9 Ekim 2013 Çarşamba
8 Ekim 2013 Salı
"Çivili Tahta" İşbaşı İSG Konuşmaları No:144
Ruhi Öktem
Ağustos 2011 Ayvalık
I-GİRİŞ
Çivili tahtanın öyküsü ile
sizlerle, iş sağlığı ve iş güvenliği konusunda bir gezinti yaparak, bir çivili
tahtanın nelere kadir olduğu, bazı kavramları da katarak, açıklanmaya,
anlatılmaya çalışılacaktır.
Kaynak: Ruhi
ÖKTEM, İş Sağlığı ve İş Güvenliği, KOSGEB Yayın No: 20,1994, ISBN 975-7608-33-5
Ankğitim Merkezi, Türk Tarih Kurumu Basımevi
“Gözü kör mü
basmasaydı”
“Gözü kör mü düşmeseydi”
Ya da” Kör mü
gözü... “
Toplumumuzda genel kanı bu
yöndedir ve çoğunlukla bir kaza olduğunda bu soruları sorarız.
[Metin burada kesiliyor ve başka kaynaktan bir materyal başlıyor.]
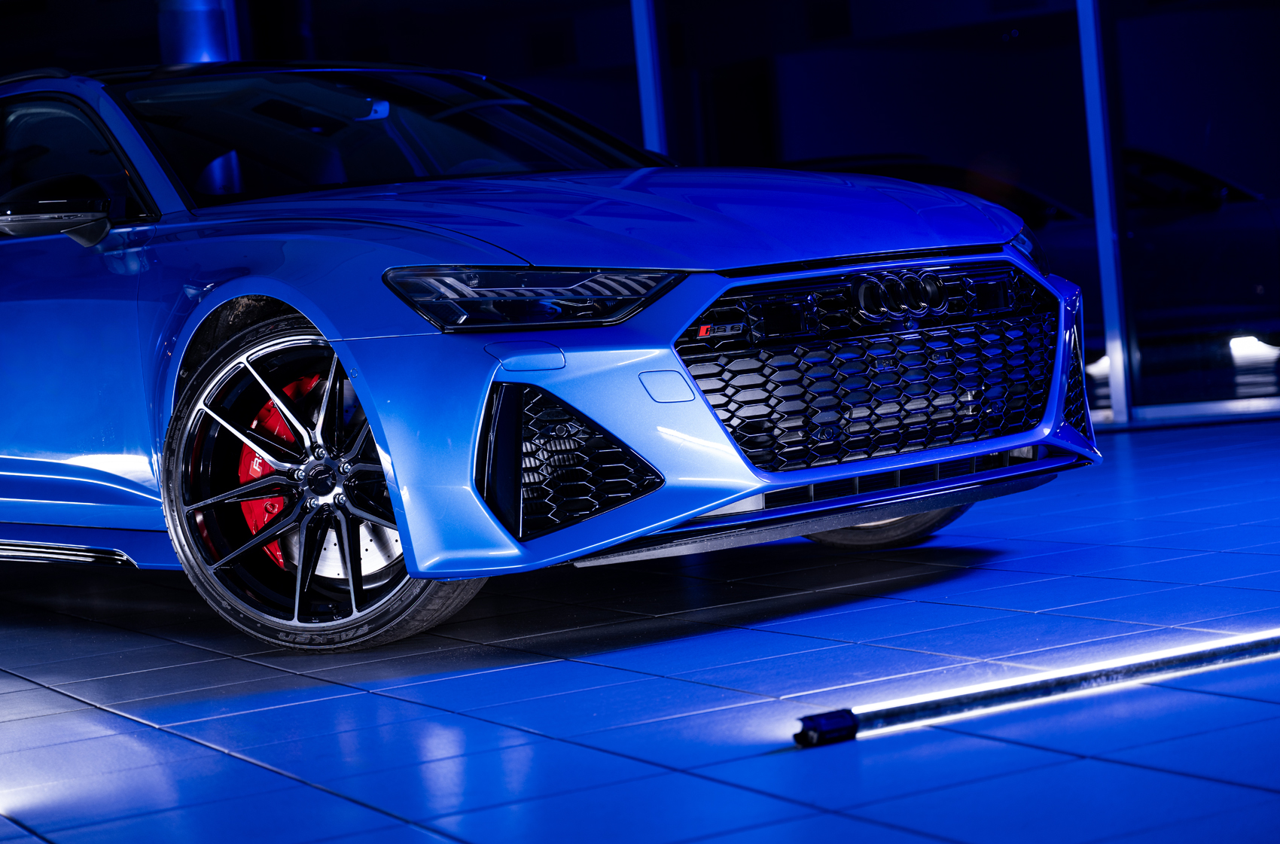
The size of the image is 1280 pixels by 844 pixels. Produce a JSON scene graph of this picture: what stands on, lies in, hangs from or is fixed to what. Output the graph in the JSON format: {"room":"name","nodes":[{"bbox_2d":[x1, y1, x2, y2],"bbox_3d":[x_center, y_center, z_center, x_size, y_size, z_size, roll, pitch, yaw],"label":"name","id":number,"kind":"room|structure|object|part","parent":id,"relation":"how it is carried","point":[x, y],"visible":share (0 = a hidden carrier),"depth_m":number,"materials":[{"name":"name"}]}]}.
{"room":"garage","nodes":[
{"label":"garage","id":0,"kind":"room"},
{"bbox_2d":[0,410,1279,843],"bbox_3d":[-0.341,0.480,5.749,12.663,0.127,13.389,-7,3,-37],"label":"tiled floor","id":1,"kind":"structure","parent":0,"point":[870,744],"depth_m":4.15,"materials":[{"name":"blue tile"}]},
{"bbox_2d":[155,0,238,65],"bbox_3d":[-2.077,-1.389,11.690,0.481,2.709,0.491,-7,3,-37],"label":"column","id":2,"kind":"structure","parent":1,"relation":"on","point":[189,47],"depth_m":11.48,"materials":[{"name":"metal"}]},
{"bbox_2d":[0,55,1102,652],"bbox_3d":[-0.729,-0.266,6.385,1.685,1.315,3.783,-7,3,-37],"label":"car","id":3,"kind":"object","parent":1,"relation":"on","point":[722,501],"visible":0.98,"depth_m":5.37,"materials":[{"name":"blue metal"}]},
{"bbox_3d":[-1.376,-0.476,5.714,0.264,0.175,0.309,-7,3,-37],"label":"mirror","id":4,"kind":"part","parent":3,"relation":"part of","materials":[{"name":"black mirror"}]},
{"bbox_3d":[-1.488,-0.587,6.177,0.259,0.385,1.025,-7,3,-37],"label":"window","id":5,"kind":"part","parent":3,"relation":"part of","materials":[{"name":"black"}]},
{"bbox_3d":[-0.639,0.128,5.055,0.432,0.678,0.696,-7,3,-37],"label":"wheel","id":6,"kind":"part","parent":3,"relation":"part of","materials":[{"name":"black metal"}]},
{"bbox_3d":[-0.717,-0.759,6.999,1.685,0.327,1.166,-7,3,-37],"label":"windshield","id":7,"kind":"part","parent":3,"relation":"part of","materials":[{"name":"black"}]},
{"bbox_3d":[-0.186,-0.248,4.591,0.421,0.099,0.369,-4,3,40],"label":"headlight","id":8,"kind":"part","parent":3,"relation":"part of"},
{"bbox_3d":[-0.136,-0.441,5.446,1.327,0.196,1.447,-7,3,-37],"label":"hood","id":9,"kind":"part","parent":3,"relation":"part of","materials":[{"name":"blue metal"}]},
{"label":"bumper","id":10,"kind":"part","parent":3,"relation":"part of","materials":[{"name":"plastic"}]},
{"bbox_3d":[0.529,-0.115,5.294,1.001,0.377,0.177,-7,3,-37],"label":"grille","id":11,"kind":"part","parent":3,"relation":"part of","materials":[{"name":"black metal"}]},
{"bbox_3d":[0.511,0.048,6.092,0.487,0.502,0.551,-7,3,-37],"label":"wheel","id":12,"kind":"part","parent":3,"relation":"part of","materials":[{"name":"black rubber"}]},
{"bbox_2d":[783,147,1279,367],"label":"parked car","id":13,"kind":"object","parent":1,"relation":"on","point":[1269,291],"visible":0.33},
{"bbox_2d":[792,625,1279,746],"bbox_3d":[0.802,0.371,3.875,1.271,0.052,0.092,-7,3,-37],"label":"light tube","id":14,"kind":"object","parent":1,"relation":"on","point":[845,719],"visible":0.98,"depth_m":3.71,"materials":[{"name":"black"}]},
{"bbox_2d":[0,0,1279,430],"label":"glass wall","id":15,"kind":"structure","parent":0,"point":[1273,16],"depth_m":10.61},
{"bbox_2d":[629,0,670,158],"bbox_3d":[0.059,-1.440,10.812,0.159,2.759,0.178,-7,3,-37],"label":"metal post","id":16,"kind":"structure","parent":15,"relation":"in","point":[647,124],"depth_m":10.76,"materials":[{"name":"blue metal"}]},
{"bbox_2d":[1075,0,1132,428],"bbox_3d":[1.825,-1.449,9.820,0.161,2.886,0.169,-7,3,-37],"label":"metal post","id":17,"kind":"structure","parent":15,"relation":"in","point":[1103,276],"depth_m":9.80,"materials":[{"name":"blue metal"}]},
{"bbox_2d":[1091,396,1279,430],"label":"baseboard","id":18,"kind":"structure","parent":15,"relation":"attached to","point":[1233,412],"depth_m":9.58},
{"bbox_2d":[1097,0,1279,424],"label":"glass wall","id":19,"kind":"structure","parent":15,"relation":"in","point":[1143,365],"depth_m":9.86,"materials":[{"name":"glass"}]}
]}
Tüm suç yanlış
davranışı yapan kişide ve veya işçidedir. Ortamın adeta hiç suçu yoktur.
Mükemmel insanlar vardır ve
bunlar asla kaza yapmaz ...
Bir de siz- benim gibi alelade
DİKKATSİZ işçi vardır. İşte tüm kazaların biricik sebebi de bu dikkatsiz
kişidir.!!!
Bu çalışmada çalışma ortamının
kaza üzerindeki etkisi ile İnsanlarımızın neden kazaya elverişli ortam
oluşturmamak için çaba sarfetmesi gerektiğine değinilecektir. Bir kaç örnek ile
çivili tahtanın sebep olacağı şeylere değinilecek; nasıl yangına, koskoca iş
makinalarının durmasına ve nasıl tetanoza sebep olduğu açılmaya çalışılacaktır.
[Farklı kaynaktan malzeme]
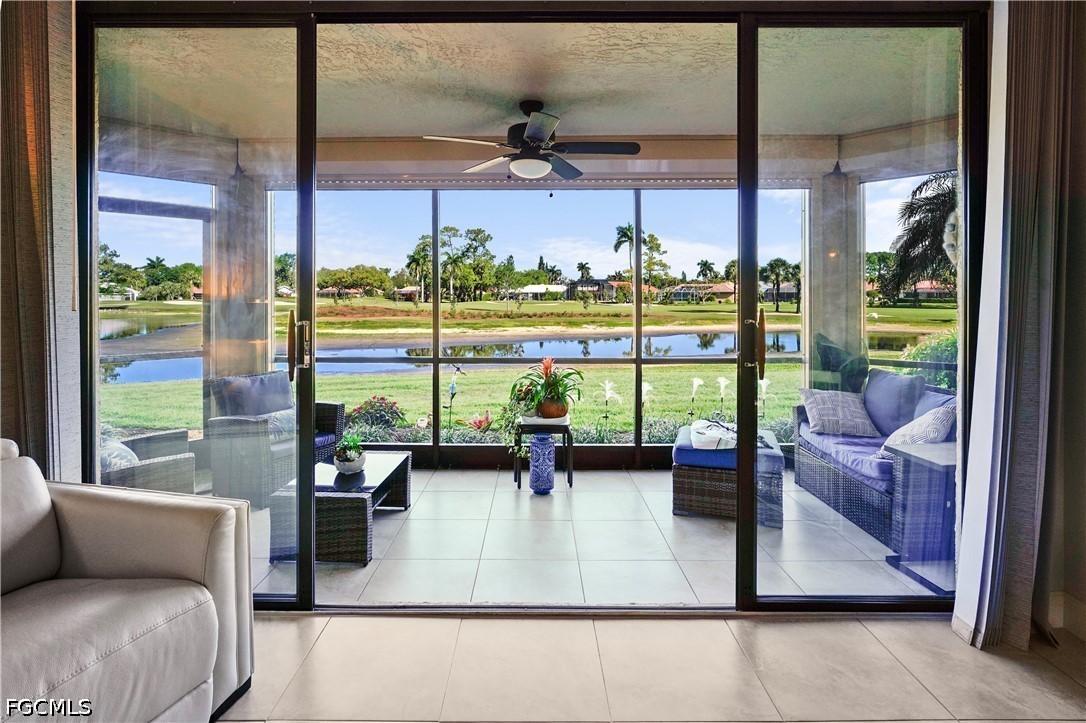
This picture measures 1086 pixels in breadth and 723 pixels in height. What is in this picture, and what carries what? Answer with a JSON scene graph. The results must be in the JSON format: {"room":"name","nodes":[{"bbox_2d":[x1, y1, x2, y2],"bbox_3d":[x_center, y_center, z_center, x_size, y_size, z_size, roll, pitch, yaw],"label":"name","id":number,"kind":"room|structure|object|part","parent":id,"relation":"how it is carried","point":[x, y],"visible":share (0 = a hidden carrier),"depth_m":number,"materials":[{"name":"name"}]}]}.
{"room":"living room","nodes":[
{"label":"living room","id":0,"kind":"room"},
{"bbox_2d":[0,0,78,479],"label":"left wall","id":1,"kind":"structure","parent":0,"point":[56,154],"depth_m":2.11,"materials":[{"name":"paint"}]},
{"bbox_2d":[0,0,64,470],"bbox_3d":[-2.328,-0.324,2.099,0.815,2.888,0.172,0,2,0],"label":"curtain","id":2,"kind":"object","parent":1,"relation":"attached to","point":[11,159],"visible":0.75,"depth_m":2.08,"materials":[{"name":"fabric"}]},
{"bbox_2d":[103,17,960,145],"bbox_3d":[-0.086,-1.720,3.209,6.144,0.116,2.836,0,2,0],"label":"patio ceiling","id":3,"kind":"structure","parent":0,"point":[883,123],"depth_m":3.12,"materials":[{"name":"beige paint"}]},
{"bbox_2d":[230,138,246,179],"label":"hanging light","id":4,"kind":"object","parent":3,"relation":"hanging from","point":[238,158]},
{"bbox_2d":[421,100,640,180],"bbox_3d":[-0.027,-1.395,3.413,1.305,0.492,1.307,1,2,16],"label":"ceiling fan","id":5,"kind":"object","parent":3,"relation":"hanging from","point":[538,135],"visible":0.99,"depth_m":3.33,"materials":[{"name":"black metal"}]},
{"bbox_2d":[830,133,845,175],"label":"hanging light","id":6,"kind":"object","parent":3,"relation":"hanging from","point":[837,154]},
{"bbox_2d":[249,468,947,607],"bbox_3d":[-0.009,1.147,3.458,5.714,0.130,2.644,0,2,0],"label":"patio floor","id":7,"kind":"structure","parent":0,"point":[785,532],"depth_m":2.89,"materials":[{"name":"tile"}]},
{"bbox_2d":[99,427,195,491],"bbox_3d":[-2.703,0.660,3.137,0.820,0.877,0.805,2,3,43],"label":"wicker armchair","id":8,"kind":"object","parent":7,"relation":"on","point":[175,464],"visible":0.34,"depth_m":3.08,"materials":[{"name":"wicker"}]},
{"bbox_2d":[100,435,139,471],"bbox_3d":[-2.575,0.606,3.019,0.403,0.257,0.325,2,3,41],"label":"throw pillow","id":9,"kind":"object","parent":8,"relation":"on","point":[130,456],"visible":0.27,"depth_m":2.93,"materials":[{"name":"fabric"}]},
{"bbox_2d":[206,167,271,381],"bbox_3d":[-2.680,-0.286,4.543,0.468,2.707,0.467,0,2,0],"label":"patio column","id":10,"kind":"structure","parent":7,"relation":"on","point":[262,262],"depth_m":4.37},
{"bbox_2d":[205,370,344,506],"bbox_3d":[-2.036,0.619,3.963,0.785,0.879,0.803,1,2,27],"label":"wicker armchair","id":11,"kind":"object","parent":7,"relation":"on","point":[336,405],"visible":0.65,"depth_m":3.66,"materials":[{"name":"grey wicker"}]},
{"bbox_2d":[213,370,294,417],"bbox_3d":[-2.175,0.389,3.953,0.256,0.405,0.552,1,2,29],"label":"cushion","id":12,"kind":"object","parent":11,"relation":"on","point":[275,405],"visible":0.72,"depth_m":3.86,"materials":[{"name":"fabric"}]},
{"bbox_2d":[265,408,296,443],"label":"throw pillow","id":13,"kind":"object","parent":11,"relation":"on","point":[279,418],"visible":0.46,"depth_m":3.86,"materials":[{"name":"grey fabric"}]},
{"bbox_2d":[271,452,413,565],"bbox_3d":[-1.155,0.923,3.168,0.523,0.363,0.928,0,2,0],"label":"wicker coffee table","id":14,"kind":"object","parent":7,"relation":"on","point":[396,460],"visible":0.72,"depth_m":2.80,"materials":[{"name":"wicker"}]},
{"bbox_2d":[333,432,366,474],"bbox_3d":[-1.188,0.619,3.171,0.214,0.233,0.230,0,2,0],"label":"potted plant","id":15,"kind":"object","parent":14,"relation":"on","point":[351,456],"visible":1,"depth_m":3.12,"materials":[{"name":"green plant"}]},
{"bbox_2d":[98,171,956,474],"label":"screen enclosure","id":16,"kind":"structure","parent":7,"relation":"on","point":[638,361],"depth_m":4.33,"materials":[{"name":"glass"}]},
{"bbox_2d":[528,434,555,494],"bbox_3d":[-0.007,0.855,3.893,0.196,0.441,0.197,0,2,0],"label":"blue vase","id":17,"kind":"object","parent":7,"relation":"on","point":[532,473],"visible":0.99,"depth_m":3.83,"materials":[{"name":"blue ceramic"}]},
{"bbox_2d":[513,418,572,489],"bbox_3d":[0.006,0.807,4.092,0.441,0.492,0.429,0,2,0],"label":"plant stand","id":18,"kind":"object","parent":7,"relation":"on","point":[570,481],"visible":0.71,"depth_m":3.97,"materials":[{"name":"black metal"}]},
{"bbox_2d":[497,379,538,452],"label":"potted plant","id":19,"kind":"object","parent":18,"relation":"on","point":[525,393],"visible":0.56,"depth_m":4.02,"materials":[{"name":"green plant"}]},
{"bbox_2d":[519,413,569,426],"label":"plant tray","id":20,"kind":"object","parent":18,"relation":"on","point":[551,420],"visible":0.66,"depth_m":3.96,"materials":[{"name":"white ceramic"}]},
{"bbox_2d":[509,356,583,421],"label":"potted plant","id":21,"kind":"object","parent":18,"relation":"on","point":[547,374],"visible":0.98,"depth_m":3.94,"materials":[{"name":"green plant"}]},
{"bbox_2d":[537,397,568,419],"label":"flower pot","id":22,"kind":"object","parent":18,"relation":"on","point":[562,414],"visible":0.69,"depth_m":4.03,"materials":[{"name":"ceramic"}]},
{"bbox_2d":[671,424,785,525],"bbox_3d":[1.296,0.846,3.666,0.702,0.466,0.755,1,2,16],"label":"wicker ottoman","id":23,"kind":"object","parent":7,"relation":"on","point":[687,475],"visible":0.7,"depth_m":3.37,"materials":[{"name":"wicker"}]},
{"bbox_2d":[688,418,737,449],"bbox_3d":[1.212,0.580,3.645,0.341,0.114,0.502,1,2,15],"label":"blanket","id":24,"kind":"object","parent":23,"relation":"on","point":[725,433],"visible":0.82,"depth_m":3.49,"materials":[{"name":"white fabric"}]},
{"bbox_2d":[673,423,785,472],"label":"blue cushion","id":25,"kind":"object","parent":23,"relation":"on","point":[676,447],"visible":0.58,"depth_m":3.41,"materials":[{"name":"blue fabric"}]},
{"bbox_2d":[804,170,862,384],"bbox_3d":[2.575,-0.257,4.587,0.447,2.661,0.470,0,2,0],"label":"patio column","id":26,"kind":"structure","parent":7,"relation":"on","point":[817,272],"depth_m":4.39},
{"bbox_2d":[791,372,955,549],"bbox_3d":[2.382,0.642,3.421,0.800,0.875,1.629,0,2,0],"label":"wicker sofa","id":27,"kind":"object","parent":7,"relation":"on","point":[821,469],"visible":0.39,"depth_m":3.38,"materials":[{"name":"blue wicker"}]},
{"bbox_2d":[798,388,880,437],"bbox_3d":[2.221,0.457,3.872,0.518,0.319,0.337,0,2,0],"label":"throw pillow","id":28,"kind":"object","parent":27,"relation":"on","point":[829,418],"visible":0.94,"depth_m":3.78,"materials":[{"name":"fabric"}]},
{"bbox_2d":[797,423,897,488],"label":"seat cushion","id":29,"kind":"object","parent":27,"relation":"on","point":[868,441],"visible":0.39,"depth_m":3.46,"materials":[{"name":"fabric"}]},
{"bbox_2d":[861,368,924,434],"bbox_3d":[2.541,0.377,3.786,0.242,0.460,0.573,0,2,0],"label":"blue pillow","id":30,"kind":"object","parent":27,"relation":"on","point":[889,391],"visible":0.8,"depth_m":3.67,"materials":[{"name":"blue fabric"}]},
{"bbox_2d":[876,403,955,458],"bbox_3d":[2.301,0.492,3.140,0.449,0.368,0.375,-1,2,-30],"label":"throw pillow","id":31,"kind":"object","parent":27,"relation":"on","point":[934,416],"visible":0.54,"depth_m":3.01,"materials":[{"name":"fabric"}]},
{"bbox_2d":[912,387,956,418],"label":"blue pillow","id":32,"kind":"object","parent":27,"relation":"on","point":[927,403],"visible":0.24,"depth_m":3.30,"materials":[{"name":"blue fabric"}]},
{"bbox_2d":[883,439,954,592],"bbox_3d":[2.085,0.823,2.579,0.525,0.628,0.485,0,2,0],"label":"side table","id":33,"kind":"object","parent":7,"relation":"on","point":[934,460],"visible":0.61,"depth_m":2.58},
{"bbox_2d":[221,609,1085,722],"bbox_3d":[-0.105,1.227,0.092,6.367,0.105,4.671,0,2,0],"label":"tile floor","id":34,"kind":"structure","parent":0,"point":[326,637],"depth_m":1.83,"materials":[{"name":"beige tile"}]},
{"bbox_2d":[0,439,254,722],"bbox_3d":[-1.542,0.738,1.076,1.099,0.860,1.779,0,2,0],"label":"leather armchair","id":35,"kind":"object","parent":34,"relation":"on","point":[137,504],"visible":1,"depth_m":1.50,"materials":[{"name":"grey leather"}]},
{"bbox_2d":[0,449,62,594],"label":"sofa cushion","id":36,"kind":"object","parent":35,"relation":"on","point":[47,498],"visible":0.97,"depth_m":1.49,"materials":[{"name":"grey leather"}]},
{"bbox_2d":[68,4,992,614],"bbox_3d":[-0.041,-0.186,2.210,3.881,2.699,0.174,0,2,0],"label":"sliding glass door","id":37,"kind":"structure","parent":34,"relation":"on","point":[740,549],"depth_m":2.18,"materials":[{"name":"glass"}]},
{"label":"glass panel","id":38,"kind":"part","parent":37,"relation":"part of","materials":[{"name":"clear glass"}]},
{"bbox_3d":[-1.057,-0.024,2.233,0.064,0.237,0.088,0,2,0],"label":"door handle","id":39,"kind":"part","parent":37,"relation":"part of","materials":[{"name":"gold metal"}]},
{"bbox_3d":[0.905,-0.037,2.249,0.071,0.267,0.106,0,2,0],"label":"door handle","id":40,"kind":"part","parent":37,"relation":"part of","materials":[{"name":"gold metal"}]},
{"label":"glass panel","id":41,"kind":"part","parent":37,"relation":"part of","materials":[{"name":"clear glass"}]},
{"bbox_2d":[813,333,868,391],"bbox_3d":[2.445,0.334,4.254,0.497,0.991,0.557,0,2,0],"label":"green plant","id":42,"kind":"object","parent":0,"point":[829,348],"visible":0.49,"depth_m":4.16,"materials":[{"name":"plant"}]},
{"bbox_2d":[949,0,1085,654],"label":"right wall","id":43,"kind":"structure","parent":0,"point":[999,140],"depth_m":2.01,"materials":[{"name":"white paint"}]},
{"bbox_2d":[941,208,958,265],"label":"wall decoration","id":44,"kind":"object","parent":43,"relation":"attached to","point":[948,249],"visible":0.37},
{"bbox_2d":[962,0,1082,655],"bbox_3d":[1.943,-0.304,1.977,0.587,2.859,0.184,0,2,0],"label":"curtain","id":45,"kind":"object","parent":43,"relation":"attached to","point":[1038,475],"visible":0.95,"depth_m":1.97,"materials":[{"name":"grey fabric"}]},
{"bbox_2d":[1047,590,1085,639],"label":"baseboard","id":46,"kind":"structure","parent":43,"relation":"attached to","point":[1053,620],"depth_m":2.07,"materials":[{"name":"white paint"}]},
{"label":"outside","id":47,"kind":"structure","parent":0,"visible":0},
{"bbox_2d":[101,295,954,438],"label":"lawn","id":48,"kind":"structure","parent":47,"point":[772,365],"materials":[{"name":"green plant"}]},
{"bbox_2d":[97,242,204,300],"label":"tree","id":49,"kind":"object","parent":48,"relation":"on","point":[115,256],"visible":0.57,"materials":[{"name":"green plant"}]},
{"bbox_2d":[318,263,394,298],"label":"tree","id":50,"kind":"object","parent":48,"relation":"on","point":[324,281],"visible":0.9,"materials":[{"name":"green plant"}]},
{"bbox_2d":[348,395,408,433],"bbox_3d":[-2.101,0.822,6.441,0.811,0.508,0.704,0,2,0],"label":"flowering shrub","id":51,"kind":"object","parent":48,"relation":"on","point":[362,407],"visible":0.78,"depth_m":6.32,"materials":[{"name":"plant"}]},
{"bbox_2d":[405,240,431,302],"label":"palm tree","id":52,"kind":"object","parent":48,"relation":"on","point":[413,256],"visible":0.87,"materials":[{"name":"green plant"}]},
{"bbox_2d":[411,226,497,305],"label":"tree","id":53,"kind":"object","parent":48,"relation":"on","point":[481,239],"visible":0.87,"materials":[{"name":"green plant"}]},
{"bbox_2d":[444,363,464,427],"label":"garden stake","id":54,"kind":"object","parent":48,"relation":"on","point":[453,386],"visible":0.97,"depth_m":6.06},
{"bbox_2d":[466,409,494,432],"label":"plant","id":55,"kind":"object","parent":48,"relation":"on","point":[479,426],"visible":0.66,"depth_m":5.93,"materials":[{"name":"red plant"}]},
{"bbox_2d":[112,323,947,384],"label":"pond","id":56,"kind":"structure","parent":48,"relation":"in","point":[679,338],"materials":[{"name":"liquid"}]},
{"bbox_2d":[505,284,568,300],"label":"house","id":57,"kind":"structure","parent":48,"relation":"on","point":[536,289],"materials":[{"name":"white"}]},
{"bbox_2d":[565,277,617,300],"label":"house","id":58,"kind":"structure","parent":48,"relation":"on","point":[591,283],"materials":[{"name":"grey"}]},
{"bbox_2d":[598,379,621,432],"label":"garden stake light","id":59,"kind":"object","parent":48,"relation":"on","point":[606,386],"visible":0.95,"depth_m":6.32,"materials":[{"name":"white"}]},
{"bbox_2d":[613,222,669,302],"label":"palm tree","id":60,"kind":"object","parent":48,"relation":"on","point":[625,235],"visible":0.83,"materials":[{"name":"green plant"}]},
{"bbox_2d":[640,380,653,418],"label":"garden stake light","id":61,"kind":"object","parent":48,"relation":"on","point":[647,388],"visible":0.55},
{"bbox_2d":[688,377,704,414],"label":"garden stake light","id":62,"kind":"object","parent":48,"relation":"on","point":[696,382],"visible":0.97,"depth_m":7.27,"materials":[{"name":"white"}]},
{"bbox_2d":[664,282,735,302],"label":"house","id":63,"kind":"structure","parent":48,"relation":"on","point":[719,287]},
{"bbox_2d":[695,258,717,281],"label":"palm tree","id":64,"kind":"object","parent":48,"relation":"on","point":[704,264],"visible":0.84,"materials":[{"name":"green plant"}]},
{"bbox_2d":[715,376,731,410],"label":"garden stake light","id":65,"kind":"object","parent":48,"relation":"on","point":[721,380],"visible":0.96,"depth_m":7.43,"materials":[{"name":"white"}]},
{"bbox_2d":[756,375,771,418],"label":"garden stake light","id":66,"kind":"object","parent":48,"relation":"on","point":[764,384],"visible":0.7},
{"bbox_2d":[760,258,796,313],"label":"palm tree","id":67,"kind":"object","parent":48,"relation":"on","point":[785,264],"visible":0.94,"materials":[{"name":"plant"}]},
{"bbox_2d":[883,170,957,302],"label":"palm tree","id":68,"kind":"object","parent":48,"relation":"on","point":[942,203],"visible":0.42,"materials":[{"name":"plant"}]},
{"bbox_2d":[897,329,957,389],"bbox_3d":[6.369,0.370,7.802,1.851,1.541,1.733,0,2,0],"label":"shrub","id":69,"kind":"object","parent":48,"relation":"on","point":[919,357],"visible":0.25,"depth_m":7.69,"materials":[{"name":"green plant"}]}
]}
II. ÇİVİLİ TAHTA NIN TEHLİKELERİ
a) YANGIN TEHLİKESİ
Çivili tahta, tahtası nedeni ile
işyerlerinde yangın tehlikesi oluşturur.
Özellikle üst katlarda yapılan
kaynak ve veya Oksijen takımı ile kesme işlemi sonucunda oluşan çapaklar
(şerareler) alt katlardaki çivili tahtaların yanmasına dolayısı ile bu yangının
büyüye işyerini yakmasına sebep olabilir.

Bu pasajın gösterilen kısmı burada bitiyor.